A. Topic: Experience with Health Care System


i. Health Seeking Behavior – Health Care Usage


  1. Primero, ¿cuántos proveedores de atención médica ha visitado en los últimos 12 meses?


  • 1 ó 2

  • De 3 a 5

  • De 6 a 9

  • 10 o más

  • Ninguno [SKIP TO Q3]


  1. En total, ¿cuántas visitas hizo a un proveedor de atención médica en los últimos 12 meses?


  • 1 ó 2

  • De 3 a 5

  • De 6 a 9

  • 10 o más

  • Ninguno


B. Topic: Health Status


Ahora quisiera saber más acerca de su salud.


  1. En general, ¿cómo calificaría su salud actualmente?


  • Excelente

  • Muy buena

  • Buena

  • Regular

  • Mala



  1. ¿Está usted bajo tratamiento por alguna enfermedad crónica o problema médico crónico, como presión alta, diabetes, enfermedad del corazón o de los pulmones, o artritis?

  • YES

  • NO


ii. Gaps in Information/Coordination


[SKIP TO Q6 IF Q1=NONE]


Ahora hablemos sobre la coordinación de su atención médica y sobre el acceso a sus expedientes médicos que pueden tener los proveedores de atención médica. Un expediente médico es la información sobre su atención médica que guarda su proveedor de atención médica, tales como las notas de sus visitas, una lista de los medicamentos que toma o los resultados de pruebas de laboratorio.


  1. En los últimos 12 meses, cuando recibía atención por un problema médico, ¿en algún momento usted:


a. Tuvo que llevar a su cita médica una radiografía, una resonancia magnética o MRI (por sus siglas en inglés), o algún otro tipo de resultado de alguna prueba?

YES NO


b. Tuvo que esperar por los resultados de una prueba más tiempo de lo que consideró razonable?

YES NO


c. Tuvo que volverse a hacer una prueba o un procedimiento médico porque los resultados de las pruebas anteriores no estaban disponibles?

YES NO


d. Tuvo que volver a proporcionar su historial médico porque no podían encontrar sus expedientes?

YES NO


e. Tuvo que darle la información de su historial médico a un proveedor de atención médica porque él/ella no había recibido sus expedientes de otro profesional médico?

YES NO


f. ¿Alguno de sus proveedores de atención médica le dio acceso por Internet a cualquier parte de sus expedientes médicos?

YES NO


  1. Durante los últimos 12 meses, ¿le ha pedido a alguno de sus proveedores de atención médica copias de sus expedientes médicos?


  • YES

  • NO [SKIP TO Q9]


  1. ¿Qué tan difícil fue recibir una copia de los expedientes médicos que solicitó?

  • Muy difícil

  • Algo difícil

  • No muy difícil

  • Nada difícil

  • O no recibió los expedientes médicos que solicitó [SKIP TO Q9]


  1. ¿En qué forma le dieron la copia de los expedientes médicos: fue en papel o fue una copia electrónica?
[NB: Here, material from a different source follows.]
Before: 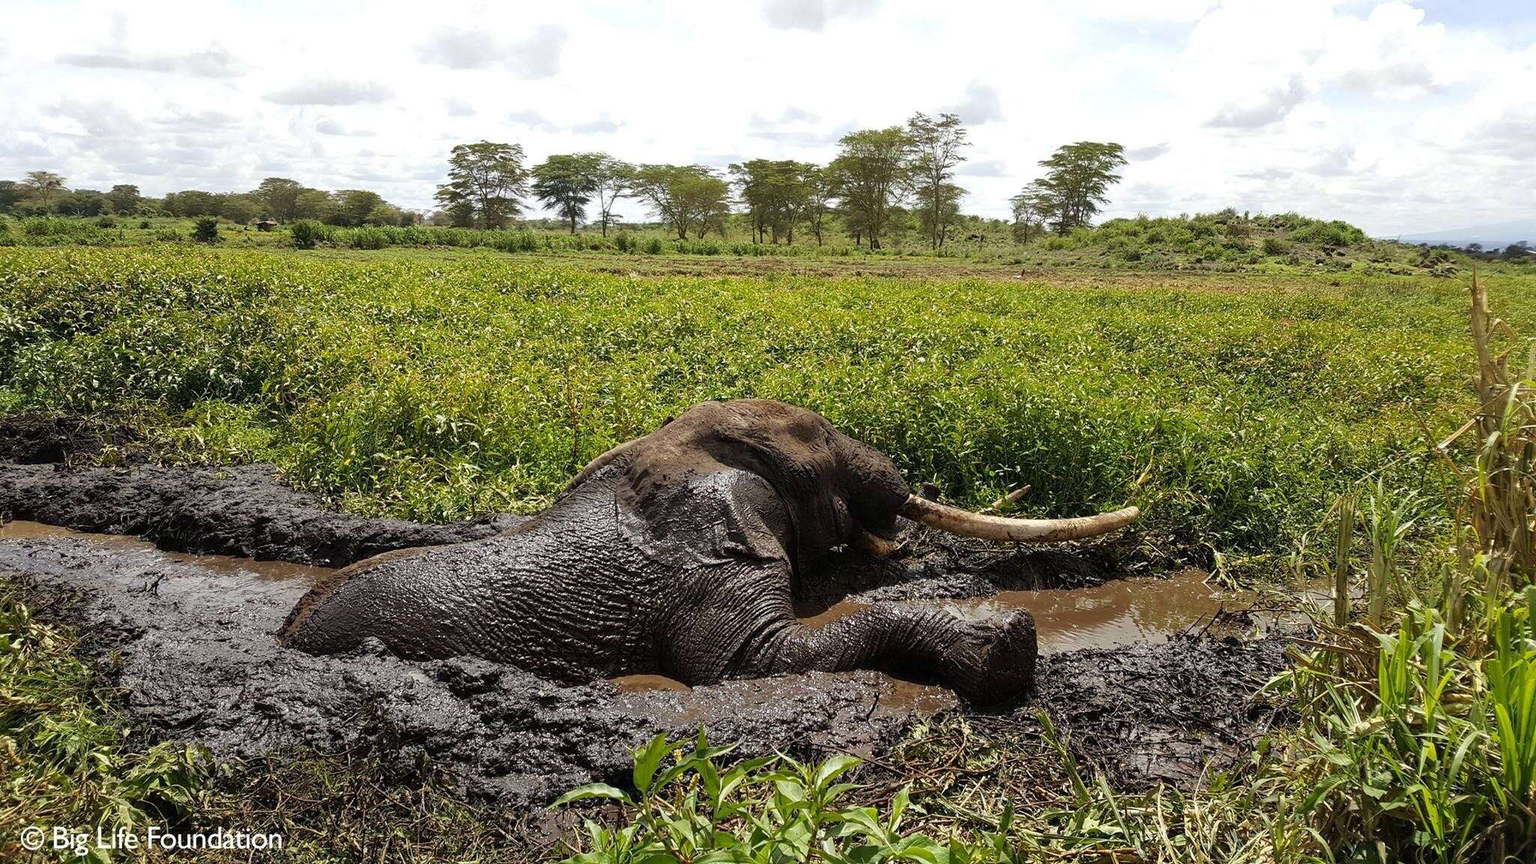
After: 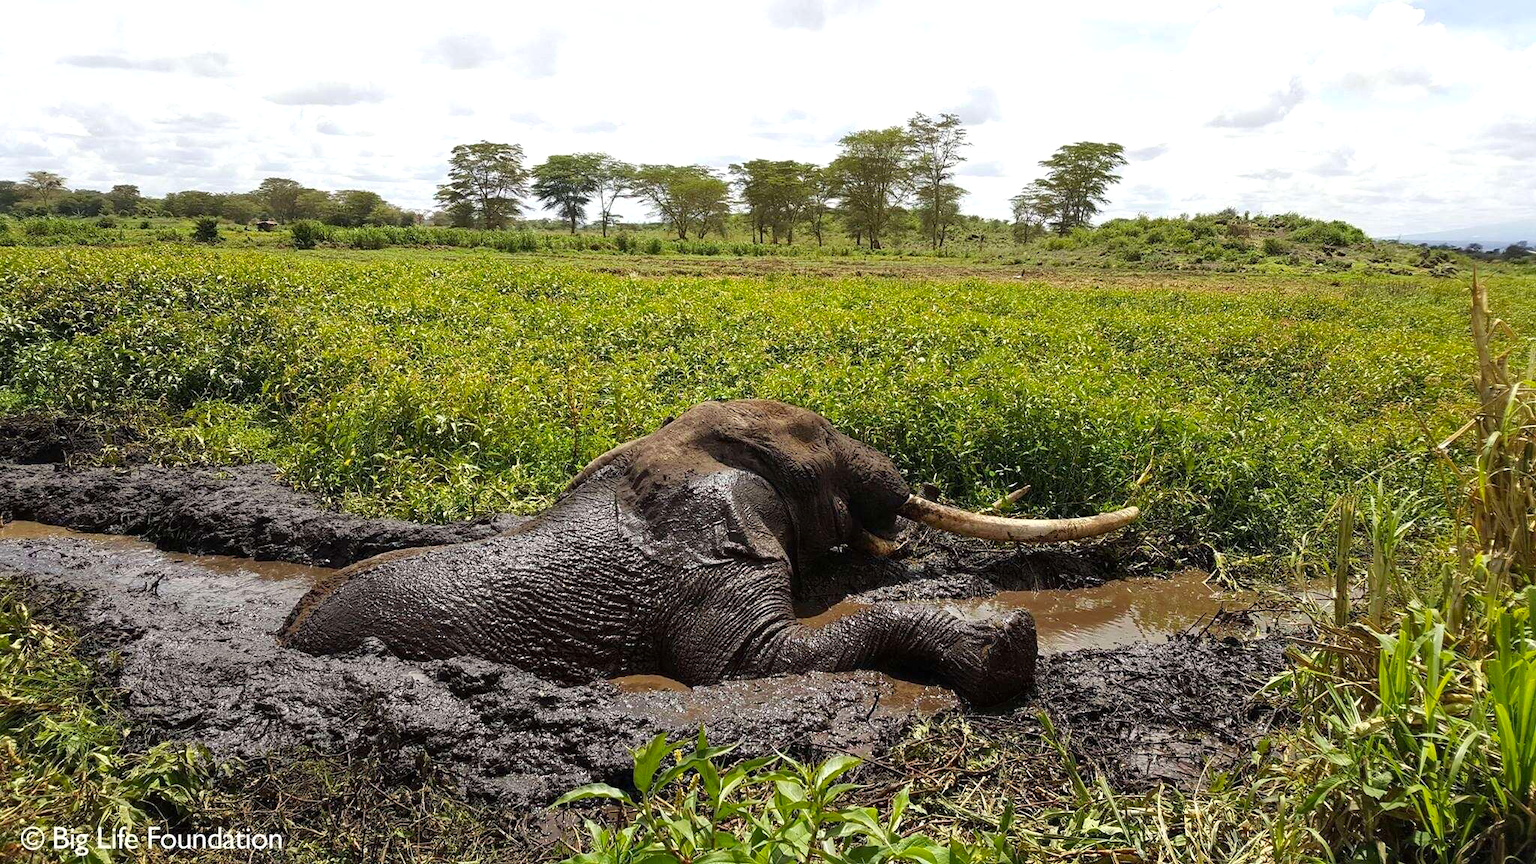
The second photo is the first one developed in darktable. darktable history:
exposure: exposure 0.123 EV, compensate exposure bias true, compensate highlight preservation false
color balance rgb: linear chroma grading › global chroma 8.782%, perceptual saturation grading › global saturation 0.599%, global vibrance 9.335%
  • RECEIVED AN ELECTRONIC COPY

  • RECEIVED A PAPER COPY

  • RECEIVED BOTH


  1. En general, ¿qué tan satisfecho(a) está con la calidad de la atención médica que ha recibido de parte de cualquiera de sus proveedores de atención médica?


  • Muy satisfecho(a)

  • Algo satisfecho(a)

  • No muy satisfecho(a)

  • Nada satisfecho(a)



  1. Durante los últimos 12 meses, ¿algún laboratorio de estudios clínicos’ le ha dado a usted acceso a resultados de pruebas, tales como resultados de análisis de sangre, ya sea impresos o en formato electrónico?


  • YES

  • NO



  1. Caregiving


  1. ¿Actualmente está cuidando a un hijo(a), esposo(a), padre o madre, o a algún otro miembro de la familia o tomando decisiones sobre la atención médica de alguno de ellos?


  • YES

  • NO




C. Topic: Prior Experience and Exposure to IT and Health IT – Computer/Internet Access and Use


Las siguientes preguntas son acerca de su uso de Internet y su familiaridad con los expedientes médicos electrónicos. Los expedientes médicos electrónicos se crean, guardan y ven en computadoras.


  1. ¿Con qué frecuencia entra usted a Internet?


  • Todos los días

  • La mayoría de los días

  • Algunos días

  • Rara vez

  • Nunca


  1. [ASK ONLY IF Q12 = NEVER] ¿Esto se debe a que usted no quiere usar Internet o porque es difícil tener acceso?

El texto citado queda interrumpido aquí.